Samuel Fraunces was one of the most illustrious tavernkeepers of his day.  His fame continues into the twenty-first century, due in part to the quality of the services he provided to guests in eighteenth-century America and in part to the continued operation of Fraunces Tavern as a restaurant and museum at the corner of Pearl Street and Broad Street in New York.  Fraunces advertised the various taverns he operated in the late 1760s and early 1770s.  More than a decade later, he hosted George Washington’s farewell to his officers at the conclusion of the Revolutionary War.

Fraunces ran an advertisement in the September 13, 1770, edition of the New-York Journal to announce the opening of his newest venture, the “QUEEN’s-HEAD TAVERN, Near the Exchange.”  He attempted to downplay the necessity of placing an advertisement even as he promoted the various services and amenities available at his tavern.  He emphasized that during his “many Years” of operating a tavern “the best Clubs” met at his establishment and experienced “the greatest Entertainments.”  Given the reputation he had built, Fraunces “flatters himself the Public are so well satisfied of his Ability to serve them, as to render the swelling of an Advertisement useless.”  Its only purpose, he declared, was to “assure his former Friends and the Public in general, that every Endeavour will be used to give them the highest Satisfaction.”

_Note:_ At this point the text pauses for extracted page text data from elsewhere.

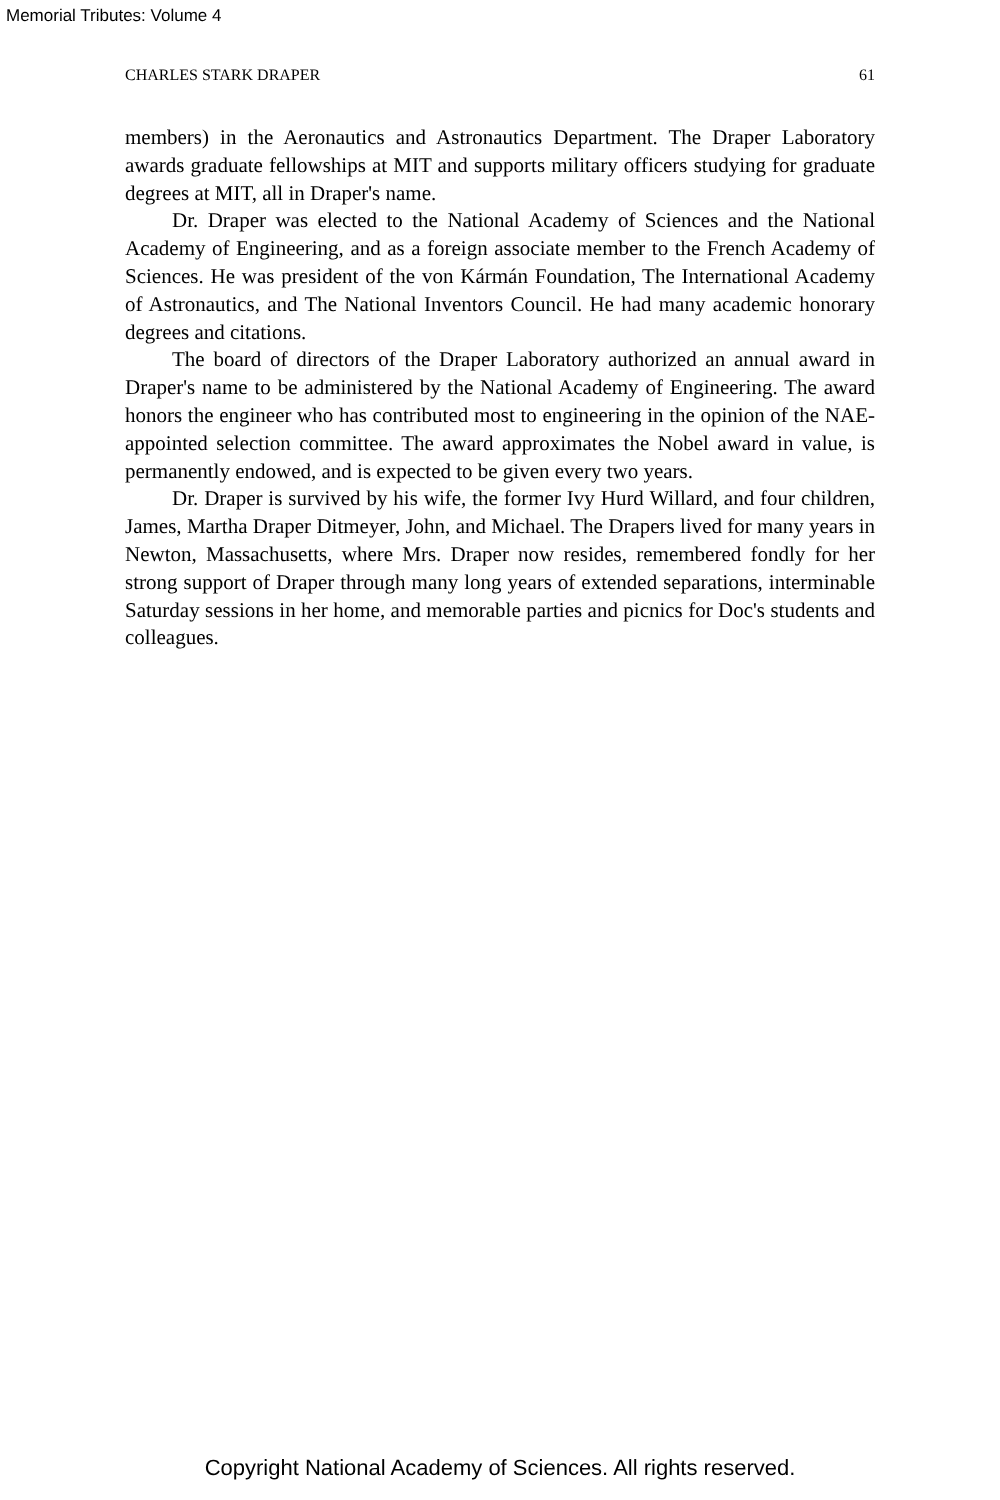Memorial Tributes: Volume 4
CHARLES STARK DRAPER 61
members) in the Aeronautics and Astronautics Department. The Draper Laboratory awards graduate fellowships at MIT and supports military officers studying for graduate degrees at MIT, all in Draper's name.
Dr. Draper was elected to the National Academy of Sciences and the National Academy of Engineering, and as a foreign associate member to the French Academy of Sciences. He was president of the von Kármán Foundation, The International Academy of Astronautics, and The National Inventors Council. He had many academic honorary degrees and citations.
The board of directors of the Draper Laboratory authorized an annual award in Draper's name to be administered by the National Academy of Engineering. The award honors the engineer who has contributed most to engineering in the opinion of the NAE-appointed selection committee. The award approximates the Nobel award in value, is permanently endowed, and is expected to be given every two years.
Dr. Draper is survived by his wife, the former Ivy Hurd Willard, and four children, James, Martha Draper Ditmeyer, John, and Michael. The Drapers lived for many years in Newton, Massachusetts, where Mrs. Draper now resides, remembered fondly for her strong support of Draper through many long years of extended separations, interminable Saturday sessions in her home, and memorable parties and picnics for Doc's students and colleagues.
Copyright National Academy of Sciences. All rights reserved.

Yet other “swelling” embellished Fraunces’s advertisement as he attempted to attract patrons.  He noted renovations taking place; the tavern was “now fitting up in the most genteel and convenient Manner.”  He also inserted a nota bene to inform prospective customers that he provided take-out and delivery options for those “who live at a convenient Distance.”  Fraunces concluded with a manicule directing attention to a short note explaining that the “House at the Gardens will be duly attended as usual.”  He referred to another venture that he operated simultaneously, Vauxhall Garden, a restaurant, tavern, and pleasure garden named after the popular site in London.

Fraunces had indeed established his reputation as restaurateur and tavernkeeper before opening the Queen’s Head Tavern in the fall of 1770, yet he did not consider his past success sufficient for attracting patrons to his new enterprise.  Instead, he inserted an advertisement to spread the word about his newest venture, amplifying his reputation in the process.